Examination of witnesses
(Questions 500 - 508)
WEDNESDAY 9 DECEMBER
MR JOHN
STEVENS, MR
PAUL MANNING
and MR RICHARD
BRUNSTROM
500. If you could do that then all the cameras
would be live?
(Mr Manning) Yes.
(Mr Brunstrom) We are categorically not asking
for additional money for the police service. Everything else is
in place. We have superb technology, with one exception about
chasing errant drivers, we have very very good law. The whole
process works perfectly provided the offenders pay for it and
that is what is missing at the moment.
Chairman
501. I want to ask you a question which
does worry me after listening to you and that is the sort of safeguards
that you would require as the police force before you extended
the powers available, particularly to stop vehicles, to people
like traffic wardens.
(Mr Manning) We are not talking about parking
attendants and I think we need to make that distinction.

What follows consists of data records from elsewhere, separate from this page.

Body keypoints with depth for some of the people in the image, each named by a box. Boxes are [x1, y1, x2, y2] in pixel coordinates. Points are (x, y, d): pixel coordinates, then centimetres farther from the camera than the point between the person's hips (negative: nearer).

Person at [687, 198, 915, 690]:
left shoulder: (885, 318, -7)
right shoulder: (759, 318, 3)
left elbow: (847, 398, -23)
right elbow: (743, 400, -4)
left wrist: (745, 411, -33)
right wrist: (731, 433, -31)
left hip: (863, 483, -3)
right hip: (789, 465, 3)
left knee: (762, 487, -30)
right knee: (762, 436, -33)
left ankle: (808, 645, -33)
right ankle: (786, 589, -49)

502. Forgive me, you were talking about
what you called badged subsidiaries. I do not quite know how we
describe them. I am asking you something that to me is fairly
fundamental. If you blur the responsibilities between a constable
who may be quite an expensive commodity but is nevertheless in
theory both intelligent and trained and those who have different
responsibilities may be equally intelligent but differently trained,
you may get yourselves and you may get, even more importantly,
the rest of us into a slightly difficult situation. What safeguards
are you asking for before that change takes place?
(Mr Manning) What we are giving is an assurance
that those people will be under police management and therefore
the police service will be accountable for their actions.

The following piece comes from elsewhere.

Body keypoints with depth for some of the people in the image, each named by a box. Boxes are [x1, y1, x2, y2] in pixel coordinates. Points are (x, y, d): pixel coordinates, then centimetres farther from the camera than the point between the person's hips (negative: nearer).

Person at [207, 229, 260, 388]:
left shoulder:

503. Forgive me, you are also responsible
for a lot of people in this building and some of us would see
that there is a difference between a constable and some of the
people who are within your management.
(Mr Manning) The safeguard I would be looking
for is the fact that we would have to train and properly equip
the traffic wardens to discharge this additional function.
504. So they would be increasingly expensive?
(Mr Manning) No. A traffic warden can direct traffic
or stand in the middle of the road and tell you to turn left or
right.
Mr Donohoe
505. Or stop.
(Mr Manning) It can direct traffic but it cannot
tell you to stop in the sense of "I want to stop and I now
want to do something else with you, I want you to talk this will
particular person here." They receive training, they have
a level of competence already and we are actually extending the
power which they have already got to direct traffic to physically
stopping the moving traffic thus enabling their wider use to assist
in environmental issues and a whole range of other matters.
Chairman
506. When you do a multi-agency stop, the
Committee saw one in east London, for instance, and you use motorcycle
police to bring in HGVs for the very good and simple reason that
they were the people that were both visible and effective and
on the whole even the most recalcitrant driver took some notice
of a large man on a motor bike, does it seem to you that there
will be the same effect with a traffic warden?
(Mr Manning) If we were going to require them
to be on a motorcycle and to be able to do other duties, which
is the case, then probably not, Chairman.
507. We are crossing this line, are we not,
between a policeman and a non-policeman?
(Mr Manning) Yes, we are.
508. What I am saying to you is what safeguards
need to be built in before we give those powers to somebody else?
(Mr Manning) You should not give them to somebody
else, that is the point I am making. You should give them to the
police service and under police management, police accountability
that is the way to have the safeguards that there will be this
accountability line and an assurance that the resources will be
effectively used.
Chairman: Mr Stevens,
Mr Manning, Mr Brunstrom, thank you very much. You have proved
to us you are an under-funded, ethical, highly effective, very
modest group of men and we are very grateful to you. You have
also highlighted some very important points. Thank you.